I'm basically arguing that Nvidia has added a lot of features that are, and may always be, only for Nvidia. AMD is trying to get into the market (And failing so far), and Intel's GPUs, and other chips, will probably be based heavily on training neural nets. But they probably also won't have the exact features put in by Nvidia so any work you do for Volta, any research for it, is simply non transferable. And Nvidia's CUDA libraries were even worse. You got to set up Neural Nets faster, but hey now you're locked into Nvidia (they hope) too bad you can't ever run those programs on anyone else's hardware! Come buy our $5k card because you spent all those months writing for our own tech and have no choice! The point is simple, Nvidia didn't build their libraries out of kindness. They did it because they gambled they'd make more money off it, by locking people in, than it cost in the first place.
Nvidia didn't make anything you couldn't with OpenCL, they just made it exclusive to them and tried lure you into their proprietary ecosystem. And that spells nothing but trouble, it's what Sony used to do. Buy products that only work with other Sony products! It's what Apple and Android both did, or tried to, with their apps, you'll hesitate to switch if you've invested hundreds in apps that suddenly won't work anymore (not that anyone buys apps other than games anymore, and those are F2P so who cares). Point is, they lure you in by making it seem easy, then trap you by trying to lock all the work you've done exclusively to their hardware.
Although that ignores one of the big selling points and that being for many CUDA and its integration with various frameworks while also having very optimised libraries with quite a lot of flexibility when considering diverse solutions and implementations.

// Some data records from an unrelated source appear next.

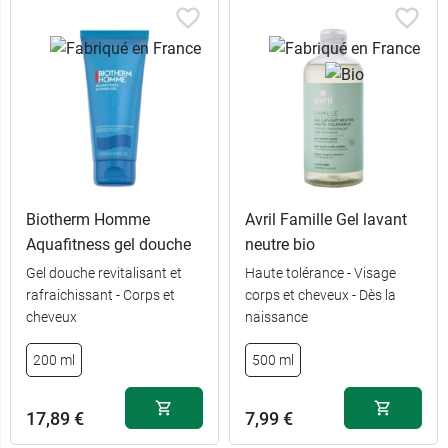
Biotherm Homme
Avril Famille Gel lavant
Aquafitness gel douche
neutre bio
Gel douche revitalisant et
Haute tolérance - Visage
rafraichissant - Corps et
corps et cheveux - Dès la
cheveux
naissance
200 ml
500 ml
17,89 €
7,99 €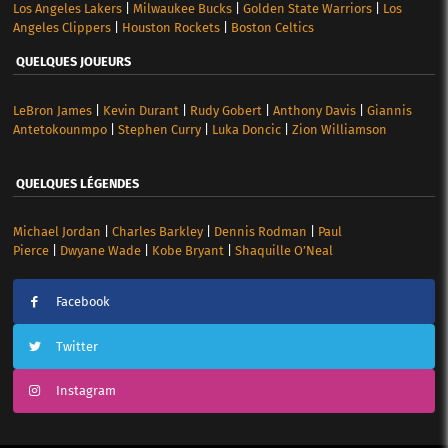
Los Angeles Lakers
|
Milwaukee Bucks
|
Golden State Warriors
|
Los
Angeles Clippers
|
Houston Rockets
|
Boston Celtics
QUELQUES JOUEURS
LeBron James
|
Kevin Durant
|
Rudy Gobert
|
Anthony Davis
|
Giannis
Antetokounmpo
|
Stephen Curry
|
Luka Doncic
|
Zion Williamson
QUELQUES LÉGENDES
Michael Jordan
|
Charles Barkley
|
Dennis Rodman
|
Paul
Pierce
|
Dwyane Wade
|
Kobe Bryant
|
Shaquille O’Neal
Facebook
Twitter
Instagram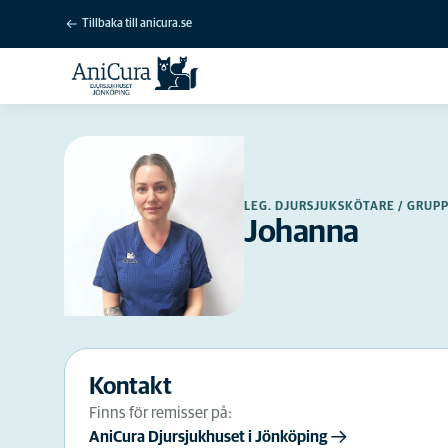
Tillbaka till anicura.se
LEG. DJURSJUKSKÖTARE / GRU
Johanna
Kontakt
Finns för remisser på:
AniCura Djursjukhuset i Jönköping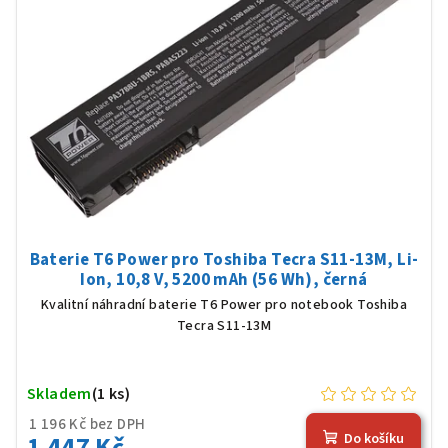
Baterie T6 Power pro Toshiba Tecra S11-13M, Li-
Ion, 10,8 V, 5200 mAh (56 Wh), černá
Kvalitní náhradní baterie T6 Power pro notebook Toshiba
Tecra S11-13M
Skladem
(1 ks)
1 196 Kč bez DPH
1 447 Kč
Do košíku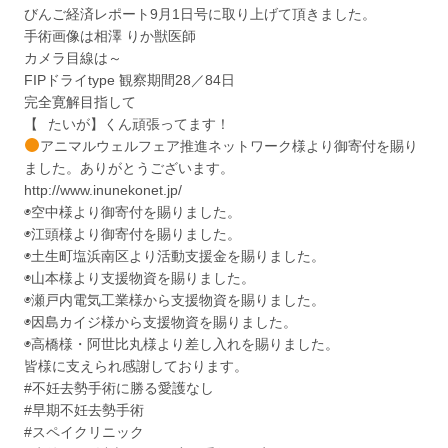
びんご経済レポート9月1日号に取り上げて頂きました。
手術画像は相澤 りか獣医師
カメラ目線は～
FIPドライtype 観察期間28／84日
完全寛解目指して
【⠀たいが】くん頑張ってます！
アニマルウェルフェア推進ネットワーク様より御寄付を賜り
ました。ありがとうございます。
http://www.inunekonet.jp/
◉空中様より御寄付を賜りました。
◉江頭様より御寄付を賜りました。
◉土生町塩浜南区より活動支援金を賜りました。
◉山本様より支援物資を賜りました。
◉瀬戸内電気工業様から支援物資を賜りました。
◉因島カイジ様から支援物資を賜りました。
◉高橋様・阿世比丸様より差し入れを賜りました。
皆様に支えられ感謝しております。
#不妊去勢手術に勝る愛護なし
#早期不妊去勢手術
#スペイクリニック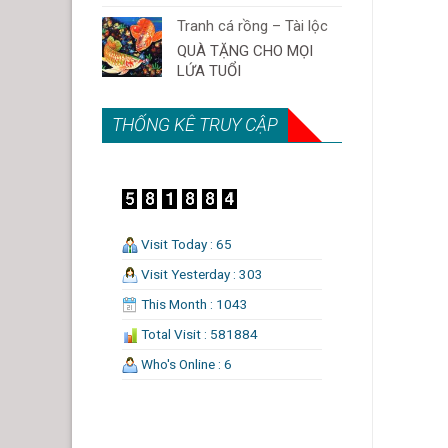
Tranh cá rồng – Tài lộc
QUÀ TẶNG CHO MỌI
LỨA TUỔI
THỐNG KÊ TRUY CẬP
Visit Today : 65
Visit Yesterday : 303
This Month : 1043
Total Visit : 581884
Who's Online : 6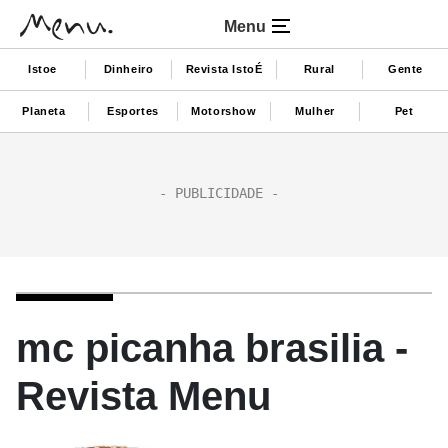
Menu
Istoe
Dinheiro
Revista IstoÉ
Rural
Gente
Planeta
Esportes
Motorshow
Mulher
Pet
mc picanha brasilia -
Revista Menu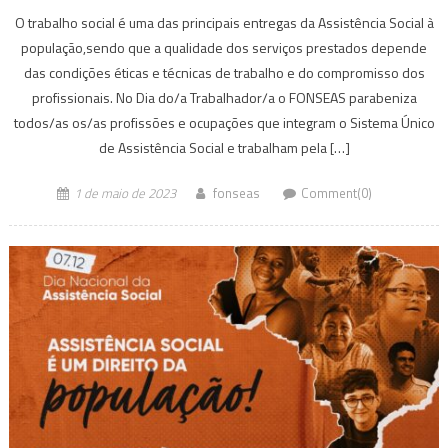
O trabalho social é uma das principais entregas da Assistência Social à
população,sendo que a qualidade dos serviços prestados depende
das condições éticas e técnicas de trabalho e do compromisso dos
profissionais. No Dia do/a Trabalhador/a o FONSEAS parabeniza
todos/as os/as profissões e ocupações que integram o Sistema Único
de Assistência Social e trabalham pela […]
1 de maio de 2023
fonseas
Comment(0)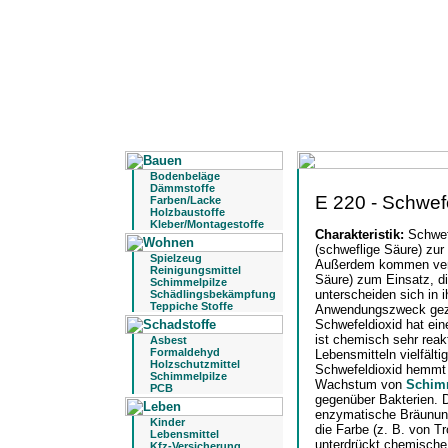
Bodenbeläge
Dämmstoffe
E 220 - Schwef
Farben/Lacke
Holzbaustoffe
Kleber/Montagestoffe
Charakteristik:
Schwef
(schweflige Säure) zur
Spielzeug
Außerdem kommen versc
Reinigungsmittel
Säure) zum Einsatz, di
Schimmelpilze
unterscheiden sich in 
Schädlingsbekämpfung
Teppiche Stoffe
Anwendungszweck gezi
Schwefeldioxid hat ei
ist chemisch sehr reak
Asbest
Formaldehyd
Lebensmitteln vielfält
Holzschutzmittel
Schwefeldioxid hemmt 
Schimmelpilze
Wachstum von
Schim
PCB
gegenüber Bakterien. D
enzymatische Bräunung, 
Kinder
die Farbe (z. B. von T
Lebensmittel
unterdrückt chemisch
Kfz-Versicherung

Whichever large scale HW solution scientists/devs use they will have to spend a lot of time learning and optimising their code, especially if they require both modelling-simulation and training.
Importantly Nvidia heavily support a broad range of frameworks.
But as a reference even moving from traditional Intel Xeon to Phi meant a lot of reprogramming/optimsing to make it worthwhile, one of the HPC labs investigated this and published their work.
I agree CUDA will split opiniions though, with some looking to avoid it while others embrace it from an HPC perspective.